[Passage shown start]

Running models through CHAP¶

Running an external model on the command line¶

Models that are compatible with CHAP can be used with the chap evaluate command:

$ chap evaluate --model-name /path/to/your/model/directory --dataset-name ISIMIP_dengue_harmonized --dataset-country brazil --report-filename report.pdf --ignore-environment  --debug

Note the --ignore-environment in the above command. This means that we don’t ask CHAP to use Docker or a Python environment when running the model. This can be useful when developing and testing custom models before deploying them to a production environment. Instead the model will be run directly using the current environment you are in. This usually works fine when developing a model, but requires you to have both chap-core and the dependencies of your model available.

As an example, the following command runs the chap_auto_ewars model on public ISMIP data for Brazil (this does not use –ignore-environment and will set up a docker container based on the specifications in the MLproject file of the model):

$ chap evaluate --model-name https://github.com/dhis2-chap/chap_auto_ewars --dataset-name ISIMIP_dengue_harmonized --dataset-country brazil

If the above command runs without any error messages, you have successfully evaluated the model through CHAP, and a file report.pdf should have been generated with predictions for various regions.

A folder runs/model_name/latest should also have been generated that contains copy of your model directory along with data files used. This can be useful to inspect if something goes wrong.

External models can be run on the command line using the chap evaluate command. See chap evaluate --help for details.

This example runs an auto ewars R model on public ISMIP data for Brazil using a public docker image with the R inla package. After running, a report file report.pdf should be made.

Passing model-specific options to the model¶

We are currently working on experimental functionality for passing options and other parameters through Chap to the model.

The first way we plan to support this is when evaluating a model using the chap evaluate command.

[Passage shown end]
[Records to process start]

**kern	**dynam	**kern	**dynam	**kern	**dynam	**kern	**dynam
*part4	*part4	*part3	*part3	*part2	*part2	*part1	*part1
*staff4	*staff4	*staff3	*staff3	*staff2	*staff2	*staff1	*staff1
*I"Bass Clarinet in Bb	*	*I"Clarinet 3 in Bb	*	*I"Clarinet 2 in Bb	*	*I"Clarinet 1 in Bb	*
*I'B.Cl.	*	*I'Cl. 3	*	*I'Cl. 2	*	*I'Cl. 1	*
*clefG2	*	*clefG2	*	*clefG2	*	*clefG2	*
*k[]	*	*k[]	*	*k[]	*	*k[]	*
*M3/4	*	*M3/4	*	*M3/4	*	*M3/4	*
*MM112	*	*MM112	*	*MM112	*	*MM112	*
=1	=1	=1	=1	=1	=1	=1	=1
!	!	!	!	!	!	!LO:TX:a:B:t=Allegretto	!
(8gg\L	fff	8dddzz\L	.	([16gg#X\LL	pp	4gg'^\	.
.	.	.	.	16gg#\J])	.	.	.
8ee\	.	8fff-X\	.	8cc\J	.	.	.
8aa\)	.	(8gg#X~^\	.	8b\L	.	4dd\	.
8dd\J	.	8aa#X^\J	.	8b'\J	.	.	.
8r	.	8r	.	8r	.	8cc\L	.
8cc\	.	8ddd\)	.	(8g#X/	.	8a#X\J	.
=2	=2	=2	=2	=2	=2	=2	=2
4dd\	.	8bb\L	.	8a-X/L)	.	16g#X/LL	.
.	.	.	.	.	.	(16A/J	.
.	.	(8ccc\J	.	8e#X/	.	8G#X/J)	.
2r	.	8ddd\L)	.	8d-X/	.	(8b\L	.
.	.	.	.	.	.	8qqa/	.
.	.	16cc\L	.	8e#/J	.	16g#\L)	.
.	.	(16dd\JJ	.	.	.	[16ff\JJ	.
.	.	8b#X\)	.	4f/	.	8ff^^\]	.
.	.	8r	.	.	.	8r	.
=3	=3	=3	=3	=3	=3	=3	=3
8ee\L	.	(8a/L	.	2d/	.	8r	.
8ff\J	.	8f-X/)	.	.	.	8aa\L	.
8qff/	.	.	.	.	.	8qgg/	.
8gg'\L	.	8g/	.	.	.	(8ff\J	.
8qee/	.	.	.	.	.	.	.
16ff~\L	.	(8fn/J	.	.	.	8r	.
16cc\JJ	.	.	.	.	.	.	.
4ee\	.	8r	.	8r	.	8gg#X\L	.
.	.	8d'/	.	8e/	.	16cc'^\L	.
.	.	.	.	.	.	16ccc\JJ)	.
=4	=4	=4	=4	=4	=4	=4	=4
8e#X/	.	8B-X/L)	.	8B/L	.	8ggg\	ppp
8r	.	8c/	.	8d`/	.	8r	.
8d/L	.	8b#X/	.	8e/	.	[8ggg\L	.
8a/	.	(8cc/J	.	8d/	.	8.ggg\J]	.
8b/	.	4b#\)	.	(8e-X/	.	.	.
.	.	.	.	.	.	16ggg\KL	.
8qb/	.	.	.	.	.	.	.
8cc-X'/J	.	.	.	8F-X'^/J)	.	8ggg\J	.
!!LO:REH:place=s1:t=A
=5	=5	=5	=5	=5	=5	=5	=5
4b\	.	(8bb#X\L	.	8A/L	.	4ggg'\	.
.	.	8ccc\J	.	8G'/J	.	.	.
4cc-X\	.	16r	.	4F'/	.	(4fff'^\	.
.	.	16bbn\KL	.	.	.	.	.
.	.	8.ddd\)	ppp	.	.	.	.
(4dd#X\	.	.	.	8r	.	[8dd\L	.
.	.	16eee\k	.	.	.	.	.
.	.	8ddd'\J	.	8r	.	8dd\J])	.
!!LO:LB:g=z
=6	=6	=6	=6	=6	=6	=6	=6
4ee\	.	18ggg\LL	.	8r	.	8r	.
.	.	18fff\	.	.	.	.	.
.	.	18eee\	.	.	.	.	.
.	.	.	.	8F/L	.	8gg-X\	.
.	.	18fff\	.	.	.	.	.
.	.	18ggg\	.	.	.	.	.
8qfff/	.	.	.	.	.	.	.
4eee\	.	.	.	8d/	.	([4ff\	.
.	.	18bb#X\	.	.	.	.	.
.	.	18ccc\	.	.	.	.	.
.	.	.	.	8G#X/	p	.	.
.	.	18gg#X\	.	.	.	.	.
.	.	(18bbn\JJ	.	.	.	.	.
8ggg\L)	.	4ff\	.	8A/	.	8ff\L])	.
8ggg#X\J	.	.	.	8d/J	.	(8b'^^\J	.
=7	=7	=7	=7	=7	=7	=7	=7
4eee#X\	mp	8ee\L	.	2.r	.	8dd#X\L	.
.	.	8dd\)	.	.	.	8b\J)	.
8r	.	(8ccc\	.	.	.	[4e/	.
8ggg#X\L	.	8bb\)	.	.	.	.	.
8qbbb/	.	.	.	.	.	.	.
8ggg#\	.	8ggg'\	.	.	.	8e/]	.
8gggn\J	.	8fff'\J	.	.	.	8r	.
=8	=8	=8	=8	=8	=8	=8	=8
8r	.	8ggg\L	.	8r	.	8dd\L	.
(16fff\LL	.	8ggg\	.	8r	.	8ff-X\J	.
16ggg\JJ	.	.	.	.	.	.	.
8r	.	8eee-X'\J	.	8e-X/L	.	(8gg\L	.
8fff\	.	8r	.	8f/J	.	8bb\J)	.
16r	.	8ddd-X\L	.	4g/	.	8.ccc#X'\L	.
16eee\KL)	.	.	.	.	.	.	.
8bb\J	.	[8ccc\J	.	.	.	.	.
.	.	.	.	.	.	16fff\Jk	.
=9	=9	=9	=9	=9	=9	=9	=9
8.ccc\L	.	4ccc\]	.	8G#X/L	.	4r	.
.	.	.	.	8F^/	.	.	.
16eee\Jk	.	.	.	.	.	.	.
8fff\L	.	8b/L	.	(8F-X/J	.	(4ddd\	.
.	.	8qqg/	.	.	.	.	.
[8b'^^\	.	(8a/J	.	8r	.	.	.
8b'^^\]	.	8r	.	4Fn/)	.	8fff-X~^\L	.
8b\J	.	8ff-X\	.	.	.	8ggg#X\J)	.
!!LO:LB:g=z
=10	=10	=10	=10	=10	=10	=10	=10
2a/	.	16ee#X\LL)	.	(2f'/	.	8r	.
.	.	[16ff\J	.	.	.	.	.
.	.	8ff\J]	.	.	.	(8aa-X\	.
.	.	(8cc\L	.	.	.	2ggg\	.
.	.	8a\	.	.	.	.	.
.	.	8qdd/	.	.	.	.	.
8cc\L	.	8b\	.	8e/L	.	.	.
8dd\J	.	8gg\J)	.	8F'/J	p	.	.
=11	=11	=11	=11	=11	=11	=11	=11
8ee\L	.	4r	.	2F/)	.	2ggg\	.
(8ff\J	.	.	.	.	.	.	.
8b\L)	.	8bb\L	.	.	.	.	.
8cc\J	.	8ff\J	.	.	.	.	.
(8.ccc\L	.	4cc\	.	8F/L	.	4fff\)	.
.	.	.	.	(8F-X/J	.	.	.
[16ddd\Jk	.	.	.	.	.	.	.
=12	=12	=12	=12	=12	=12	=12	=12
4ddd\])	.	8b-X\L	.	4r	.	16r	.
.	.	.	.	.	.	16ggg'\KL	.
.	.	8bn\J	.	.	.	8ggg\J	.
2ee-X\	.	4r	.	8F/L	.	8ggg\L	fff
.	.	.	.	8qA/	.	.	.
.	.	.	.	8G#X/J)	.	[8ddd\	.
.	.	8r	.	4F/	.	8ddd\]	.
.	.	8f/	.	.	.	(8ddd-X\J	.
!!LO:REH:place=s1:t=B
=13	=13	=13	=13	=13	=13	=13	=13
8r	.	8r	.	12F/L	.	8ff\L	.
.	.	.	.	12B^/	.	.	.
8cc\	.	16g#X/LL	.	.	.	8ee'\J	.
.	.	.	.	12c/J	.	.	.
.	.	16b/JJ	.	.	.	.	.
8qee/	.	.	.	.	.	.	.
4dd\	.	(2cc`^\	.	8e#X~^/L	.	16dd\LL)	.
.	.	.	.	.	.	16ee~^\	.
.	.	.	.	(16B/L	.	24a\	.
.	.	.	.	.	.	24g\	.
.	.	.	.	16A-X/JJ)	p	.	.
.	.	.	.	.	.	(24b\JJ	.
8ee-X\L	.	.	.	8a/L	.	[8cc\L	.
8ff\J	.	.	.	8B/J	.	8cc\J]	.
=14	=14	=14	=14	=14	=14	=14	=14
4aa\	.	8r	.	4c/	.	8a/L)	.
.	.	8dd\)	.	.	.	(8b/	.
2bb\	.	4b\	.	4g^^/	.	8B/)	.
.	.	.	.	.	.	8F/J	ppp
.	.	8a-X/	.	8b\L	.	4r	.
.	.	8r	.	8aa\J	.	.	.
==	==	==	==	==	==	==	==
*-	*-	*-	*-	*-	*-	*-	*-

[Records to process end]
[Records to process start]

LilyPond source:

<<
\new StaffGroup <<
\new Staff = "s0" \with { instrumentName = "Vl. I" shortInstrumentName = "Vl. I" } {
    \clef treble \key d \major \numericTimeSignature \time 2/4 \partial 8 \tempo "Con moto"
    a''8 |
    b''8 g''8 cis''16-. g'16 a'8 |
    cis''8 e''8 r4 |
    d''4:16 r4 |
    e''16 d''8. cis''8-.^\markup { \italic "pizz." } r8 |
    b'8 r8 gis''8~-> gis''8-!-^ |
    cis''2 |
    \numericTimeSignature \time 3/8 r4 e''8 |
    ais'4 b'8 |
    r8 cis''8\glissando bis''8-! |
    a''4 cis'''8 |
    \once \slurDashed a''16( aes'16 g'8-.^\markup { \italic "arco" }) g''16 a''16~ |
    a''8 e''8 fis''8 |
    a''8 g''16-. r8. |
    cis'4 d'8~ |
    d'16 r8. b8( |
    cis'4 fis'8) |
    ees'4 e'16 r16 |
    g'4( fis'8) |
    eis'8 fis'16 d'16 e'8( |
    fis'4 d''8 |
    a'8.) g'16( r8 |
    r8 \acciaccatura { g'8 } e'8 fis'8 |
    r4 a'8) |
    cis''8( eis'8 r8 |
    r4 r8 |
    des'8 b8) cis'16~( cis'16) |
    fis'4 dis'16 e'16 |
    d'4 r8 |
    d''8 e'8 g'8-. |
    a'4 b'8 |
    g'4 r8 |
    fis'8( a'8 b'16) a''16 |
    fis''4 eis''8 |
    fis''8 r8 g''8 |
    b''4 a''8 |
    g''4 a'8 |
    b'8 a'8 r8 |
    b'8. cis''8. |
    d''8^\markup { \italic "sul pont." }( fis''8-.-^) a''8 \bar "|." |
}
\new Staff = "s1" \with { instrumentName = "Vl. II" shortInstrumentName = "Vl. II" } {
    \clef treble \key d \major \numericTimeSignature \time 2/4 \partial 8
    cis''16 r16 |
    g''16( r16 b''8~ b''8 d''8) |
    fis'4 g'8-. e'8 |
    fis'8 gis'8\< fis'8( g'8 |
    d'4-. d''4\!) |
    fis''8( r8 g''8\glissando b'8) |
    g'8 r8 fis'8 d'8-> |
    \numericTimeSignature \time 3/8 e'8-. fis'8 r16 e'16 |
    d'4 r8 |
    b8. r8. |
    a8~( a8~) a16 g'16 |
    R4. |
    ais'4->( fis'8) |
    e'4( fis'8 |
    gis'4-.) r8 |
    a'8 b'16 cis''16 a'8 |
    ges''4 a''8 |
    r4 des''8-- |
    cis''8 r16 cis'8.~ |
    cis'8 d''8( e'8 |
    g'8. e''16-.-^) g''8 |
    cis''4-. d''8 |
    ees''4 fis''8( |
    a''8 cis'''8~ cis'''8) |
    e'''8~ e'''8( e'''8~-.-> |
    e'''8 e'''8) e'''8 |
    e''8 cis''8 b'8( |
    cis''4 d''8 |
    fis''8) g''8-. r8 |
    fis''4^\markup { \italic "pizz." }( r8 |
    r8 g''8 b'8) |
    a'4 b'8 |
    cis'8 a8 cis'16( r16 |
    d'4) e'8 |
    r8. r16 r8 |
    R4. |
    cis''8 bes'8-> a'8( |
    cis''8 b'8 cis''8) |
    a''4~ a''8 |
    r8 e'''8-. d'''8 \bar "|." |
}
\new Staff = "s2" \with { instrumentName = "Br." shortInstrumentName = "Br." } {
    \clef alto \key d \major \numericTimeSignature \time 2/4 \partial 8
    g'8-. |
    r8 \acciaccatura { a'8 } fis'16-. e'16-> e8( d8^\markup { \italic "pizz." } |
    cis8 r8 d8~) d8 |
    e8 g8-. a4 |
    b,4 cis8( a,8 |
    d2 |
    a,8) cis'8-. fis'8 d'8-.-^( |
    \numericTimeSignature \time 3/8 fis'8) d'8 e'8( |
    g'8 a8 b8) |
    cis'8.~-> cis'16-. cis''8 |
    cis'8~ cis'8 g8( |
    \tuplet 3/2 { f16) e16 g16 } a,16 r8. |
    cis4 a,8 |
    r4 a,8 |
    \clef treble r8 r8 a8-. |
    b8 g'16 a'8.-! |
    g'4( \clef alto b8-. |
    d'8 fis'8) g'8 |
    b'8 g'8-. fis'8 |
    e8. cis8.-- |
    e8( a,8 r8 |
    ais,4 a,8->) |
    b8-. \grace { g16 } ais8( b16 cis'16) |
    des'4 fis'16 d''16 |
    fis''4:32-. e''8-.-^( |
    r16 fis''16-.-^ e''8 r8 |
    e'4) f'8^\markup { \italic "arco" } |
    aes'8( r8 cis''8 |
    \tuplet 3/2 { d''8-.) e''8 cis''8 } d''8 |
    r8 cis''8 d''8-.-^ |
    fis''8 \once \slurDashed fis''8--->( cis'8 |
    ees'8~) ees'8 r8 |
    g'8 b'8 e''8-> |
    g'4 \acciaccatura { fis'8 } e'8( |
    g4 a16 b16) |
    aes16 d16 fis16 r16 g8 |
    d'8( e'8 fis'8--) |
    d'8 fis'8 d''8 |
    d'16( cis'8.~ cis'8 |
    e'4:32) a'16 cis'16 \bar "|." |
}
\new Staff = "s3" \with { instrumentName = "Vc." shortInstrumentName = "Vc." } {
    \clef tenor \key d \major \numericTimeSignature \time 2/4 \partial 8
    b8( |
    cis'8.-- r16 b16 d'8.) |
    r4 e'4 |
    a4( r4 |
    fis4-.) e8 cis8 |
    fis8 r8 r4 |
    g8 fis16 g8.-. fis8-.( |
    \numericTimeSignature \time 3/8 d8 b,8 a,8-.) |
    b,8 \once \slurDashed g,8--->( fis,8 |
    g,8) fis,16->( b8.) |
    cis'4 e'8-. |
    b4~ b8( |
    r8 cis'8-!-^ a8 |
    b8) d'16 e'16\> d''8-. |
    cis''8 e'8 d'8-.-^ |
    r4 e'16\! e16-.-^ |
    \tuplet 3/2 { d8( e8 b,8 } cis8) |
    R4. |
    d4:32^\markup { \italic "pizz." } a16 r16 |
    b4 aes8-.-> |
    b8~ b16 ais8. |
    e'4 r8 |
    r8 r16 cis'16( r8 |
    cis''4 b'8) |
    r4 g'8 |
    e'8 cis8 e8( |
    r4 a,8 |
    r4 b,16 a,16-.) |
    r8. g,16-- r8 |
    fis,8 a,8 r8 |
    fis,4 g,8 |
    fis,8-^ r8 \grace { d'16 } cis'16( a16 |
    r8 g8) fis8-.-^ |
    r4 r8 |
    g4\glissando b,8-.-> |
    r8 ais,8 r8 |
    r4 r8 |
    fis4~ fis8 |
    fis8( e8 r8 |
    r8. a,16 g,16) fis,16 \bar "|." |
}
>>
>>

[Records to process end]

> [Challenges]:
A - Which lines of the entries above contain the string "glissando"? Extract each of them and copy it out in full.
B - Can you carry on the page about running models through CHAP, starting right after its final sentence?

> [Task answers]:
A -
    r8 cis''8\glissando bis''8-! |
    fis''8( r8 g''8\glissando b'8) |
    g4\glissando b,8-.-> |

B -
This functionality is under development. Below is a minimal working example using the model naive_python_model_with_mlproject_file_and_docker. This model has a user_option some_option, which we can specify in a yaml file:

chap evaluate --model-name external_models/naive_python_model_with_mlproject_file_and_docker/ --dataset-name ISIMIP_dengue_harmonized --dataset-country vietnam --n-splits 2 --model-configuration-yaml external_models/naive_python_model_with_mlproject_file_and_docker/example_model_configuration.yaml

Running an external model in Python¶

CHAP contains an API for loading models through Python. The following shows an example of loading and evaluating three different models by specifying paths/github urls, and evaluating those models:

import pandas as pd

from chap_core.assessment.prediction_evaluator import evaluate_model
from chap_core.external.external_model import get_model_from_directory_or_github_url
from chap_core.file_io.file_paths import get_models_path
from chap_core.file_io.example_data_set import datasets
import logging

if __name__ == '__main__':
    logging.basicConfig(level=logging.INFO)
    models_path = get_models_path()
    model_names = {
        #'deepar': models_path / 'deepar',
        'naive_model': models_path / 'naive_python_model_with_mlproject_file',
        # 'ewars': 'https://github.com/sandvelab/chap_auto_ewars'
    }

    dataset = datasets['ISIMIP_dengue_harmonized'].load()
    dataset = dataset['vietnam']
    n_tests = 7
    prediction_length = 6
    all_results = {}
    for name, model_name in model_names.items():
        model = get_model_from_directory_or_github_url(model_name)
        results = evaluate_model(model, dataset,
                                 prediction_length=prediction_length,
                                 n_test_sets=n_tests,
                                 report_filename=f'{name}_{n_tests}_{prediction_length}_report.pdf')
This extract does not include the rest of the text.